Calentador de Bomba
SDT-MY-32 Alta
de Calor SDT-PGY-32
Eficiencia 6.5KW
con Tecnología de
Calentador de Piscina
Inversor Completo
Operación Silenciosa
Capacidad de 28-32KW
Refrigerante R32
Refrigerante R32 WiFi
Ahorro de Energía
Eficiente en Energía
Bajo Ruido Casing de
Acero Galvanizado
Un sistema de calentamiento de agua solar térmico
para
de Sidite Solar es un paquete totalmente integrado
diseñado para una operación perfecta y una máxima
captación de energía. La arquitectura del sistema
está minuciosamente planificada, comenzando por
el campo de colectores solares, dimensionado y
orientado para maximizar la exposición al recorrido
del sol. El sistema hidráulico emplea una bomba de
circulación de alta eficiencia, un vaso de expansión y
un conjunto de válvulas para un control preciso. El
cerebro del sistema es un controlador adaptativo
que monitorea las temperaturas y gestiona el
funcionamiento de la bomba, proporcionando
********************
From the line with "circulación de alta" to the final line of the data above, please reproduce every line exactly and add nothing.

circulación de alta eficiencia, un vaso de expansión y
un conjunto de válvulas para un control preciso. El
cerebro del sistema es un controlador adaptativo
que monitorea las temperaturas y gestiona el
funcionamiento de la bomba, proporcionando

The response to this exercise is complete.